TOKYO: Japan's prime minister on Friday welcomed the surprise announcement of a summit between US President Donald
Trump and
North Korea's Kim Jong Un by the end of May.
"I highly appreciate North Korea's change that it will begin talks on the premise of denuclearisation,"
Shinzo Abe said, adding that he planned to visit the
United States to meet Trump "as early as April".
Japan has been cautious about a recent Olympics-driven rapprochement on the Korean peninsula, with Abe warning on Thursday that "talks for the sake of talks are meaningless".
But he sounded a positive note on the planned
Trump-Kim summit, hailing it as "the achievement of cooperation between... Japan, the US, and
South Korea to maintain great pressure".
"There is no change in policy for Japan and the United States," he added.
"We will keep putting maximum pressure until North Korea takes concrete actions toward denuclearisation in a manner that is complete, verifiable and irreversible."
Abe said he had spoken to Trump this morning and "agreed that I'd like to visit the US and have a summit with him as early as April".
A readout of the call from Japan's foreign ministry said it occurred shortly before the surprise announcement about the summit was made in Washington.
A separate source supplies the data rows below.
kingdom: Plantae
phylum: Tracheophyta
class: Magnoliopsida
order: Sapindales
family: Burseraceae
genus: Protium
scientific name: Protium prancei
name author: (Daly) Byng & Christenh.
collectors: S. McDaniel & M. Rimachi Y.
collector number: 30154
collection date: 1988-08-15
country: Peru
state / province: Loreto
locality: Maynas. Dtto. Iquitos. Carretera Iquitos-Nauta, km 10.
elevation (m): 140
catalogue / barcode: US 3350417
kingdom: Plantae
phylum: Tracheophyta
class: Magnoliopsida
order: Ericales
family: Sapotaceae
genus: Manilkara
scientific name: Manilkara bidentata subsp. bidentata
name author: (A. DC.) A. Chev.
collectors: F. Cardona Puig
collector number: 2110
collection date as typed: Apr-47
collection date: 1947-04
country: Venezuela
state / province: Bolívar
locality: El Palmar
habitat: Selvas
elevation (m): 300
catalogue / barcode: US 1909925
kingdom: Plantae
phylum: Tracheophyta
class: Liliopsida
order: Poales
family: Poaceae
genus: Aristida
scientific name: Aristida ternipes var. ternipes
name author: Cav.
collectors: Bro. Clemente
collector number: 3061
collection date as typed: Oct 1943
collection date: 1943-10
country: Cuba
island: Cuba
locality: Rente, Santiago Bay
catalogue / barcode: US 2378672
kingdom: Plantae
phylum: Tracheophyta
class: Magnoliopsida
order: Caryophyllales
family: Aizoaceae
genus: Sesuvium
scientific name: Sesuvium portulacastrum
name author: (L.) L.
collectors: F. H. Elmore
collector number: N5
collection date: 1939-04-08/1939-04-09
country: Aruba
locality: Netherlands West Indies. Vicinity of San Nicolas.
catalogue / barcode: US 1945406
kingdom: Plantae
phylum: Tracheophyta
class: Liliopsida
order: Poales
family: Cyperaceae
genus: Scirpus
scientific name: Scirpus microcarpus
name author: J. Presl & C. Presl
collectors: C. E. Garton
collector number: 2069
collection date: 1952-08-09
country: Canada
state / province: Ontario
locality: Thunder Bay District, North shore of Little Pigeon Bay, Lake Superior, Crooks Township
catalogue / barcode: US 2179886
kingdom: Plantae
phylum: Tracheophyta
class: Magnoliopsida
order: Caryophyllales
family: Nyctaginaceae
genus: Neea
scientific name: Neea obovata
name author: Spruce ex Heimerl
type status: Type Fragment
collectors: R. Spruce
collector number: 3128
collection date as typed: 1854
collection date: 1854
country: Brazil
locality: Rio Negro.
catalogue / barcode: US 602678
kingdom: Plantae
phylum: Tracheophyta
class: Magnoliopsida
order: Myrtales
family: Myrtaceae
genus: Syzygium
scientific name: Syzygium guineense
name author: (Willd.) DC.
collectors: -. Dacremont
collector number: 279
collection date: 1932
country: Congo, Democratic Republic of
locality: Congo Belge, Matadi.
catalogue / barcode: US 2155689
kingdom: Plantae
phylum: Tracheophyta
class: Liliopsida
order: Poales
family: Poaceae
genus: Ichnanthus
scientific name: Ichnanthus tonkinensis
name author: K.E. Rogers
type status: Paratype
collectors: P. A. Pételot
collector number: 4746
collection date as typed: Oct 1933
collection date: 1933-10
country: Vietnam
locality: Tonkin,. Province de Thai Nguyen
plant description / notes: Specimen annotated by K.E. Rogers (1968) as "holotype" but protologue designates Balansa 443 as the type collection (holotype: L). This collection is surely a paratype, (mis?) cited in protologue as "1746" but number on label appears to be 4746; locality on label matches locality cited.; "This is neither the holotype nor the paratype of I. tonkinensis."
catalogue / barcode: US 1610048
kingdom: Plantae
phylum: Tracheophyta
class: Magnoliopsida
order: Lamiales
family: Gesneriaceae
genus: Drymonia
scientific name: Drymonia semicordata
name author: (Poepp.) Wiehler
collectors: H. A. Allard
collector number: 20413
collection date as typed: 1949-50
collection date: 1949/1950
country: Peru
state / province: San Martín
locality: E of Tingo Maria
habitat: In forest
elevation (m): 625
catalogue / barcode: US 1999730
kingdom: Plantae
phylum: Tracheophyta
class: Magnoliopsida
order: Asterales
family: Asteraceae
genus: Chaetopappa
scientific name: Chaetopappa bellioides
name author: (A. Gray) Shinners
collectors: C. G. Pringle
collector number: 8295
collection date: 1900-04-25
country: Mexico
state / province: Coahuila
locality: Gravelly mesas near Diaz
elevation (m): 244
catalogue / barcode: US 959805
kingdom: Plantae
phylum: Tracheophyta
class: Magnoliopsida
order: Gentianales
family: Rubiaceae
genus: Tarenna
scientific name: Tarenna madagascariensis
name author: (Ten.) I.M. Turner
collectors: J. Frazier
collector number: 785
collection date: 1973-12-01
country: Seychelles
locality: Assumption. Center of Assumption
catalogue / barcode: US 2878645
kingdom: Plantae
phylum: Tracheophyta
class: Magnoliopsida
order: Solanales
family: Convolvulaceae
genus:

Trump told Abe that Kim "has made a commitment to denuclearise and hopes to build peace with the United States," the readout said.
Trump "explained that this is the achievement of maximum pressure" put on the North, and confirmed that Washington would "continue sanctions and military pressure" on
Pyongyang, it added.
Japan, a close US ally in the region, is in the direct firing line of North Korean missiles and saw two fly over its territory in 2017, sparking outrage and lifting tensions to fever pitch.
South Korean envoys are expected to visit Japan next week to brief Abe on the latest developments in the fast-moving apparent detente.
Trump and Kim are expected to meet by the end of May, though there has been no confirmation of an exact date or location for the shock summit.
Trump himself confirmed the plans in a tweet hailing "great progress" in the push to persuade Pyongyang to end its nuclear programme.
"Meeting being planned!" he tweeted.